- IATA: TCE; ICAO: LRTC;

Summary
- Airport type: Public
- Operator: Consiliul Județean Tulcea
- Serves: Tulcea
- Location: Tulcea, Danube Delta, Romania
- Opened: 1952
- Elevation AMSL: 200 ft (61 m)
- Coordinates: 45°03′46″N 28°42′52″E﻿ / ﻿45.06278°N 28.71444°E

Map
- TCE Location within Romania

Runways
| Direction | Length |  | Surface |
| m | ft |
| 16/34 | 2,120 | 6,758 | Concrete |

Statistics (2013)
- Passengers: 1,887
- Aircraft movements: 996
- Source: Romanian AIP at EUROCONTROL, Statistics

= Tulcea Airport =

Tulcea Danube Delta Airport (also known as Cataloi Airport) is located in south-eastern Romania, 16 km south of the city of Tulcea, on the Danube bank and close to the Danube Delta. It is Northern Dobruja's second airport after Mihail Kogălniceanu International Airport, which serves Constanța.

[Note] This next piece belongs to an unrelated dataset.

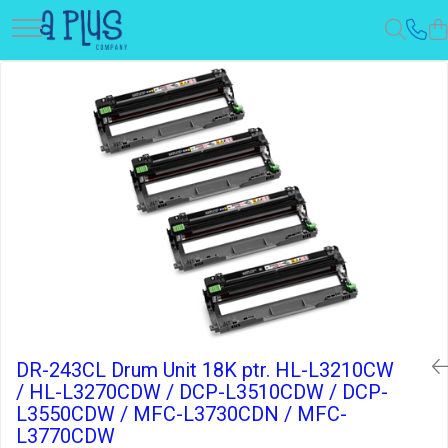
DR-243CL Drum Unit 18K ptr. HL-L3210CW
/ HL-L3270CDW / DCP-L3510CDW / DCP-
L3550CDW / MFC-L3730CDN / MFC-
L3770CDW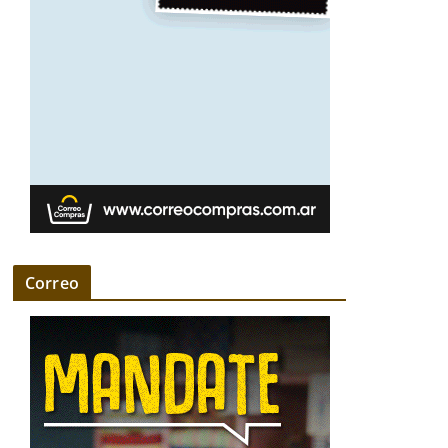
Correo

Image of LRTC Airport - Delta Dunarii - Tulcea - Romania - Europe - 2025

==History==
Romanian flag carrier TAROM flew between its hub Henri Coanda International Airport and Tulcea until June 2008 but the route was cancelled due to poor ticket sales. Since Fly Romania's departure in August 2014, there have been no scheduled flights to and from the airport. This was said to change in June 2023, when HiSky was meant to start full charter services from Tulcea to Antalya and therefore mark the resumption of scheduled flights. However, there were no such flights in the summer of 2023.

On 24 April 2024, a new terminal building with an area of 8600 sqm was inaugurated.

==Airlines and destinations==

There are no regular commercial passenger flights to/from Tulcea.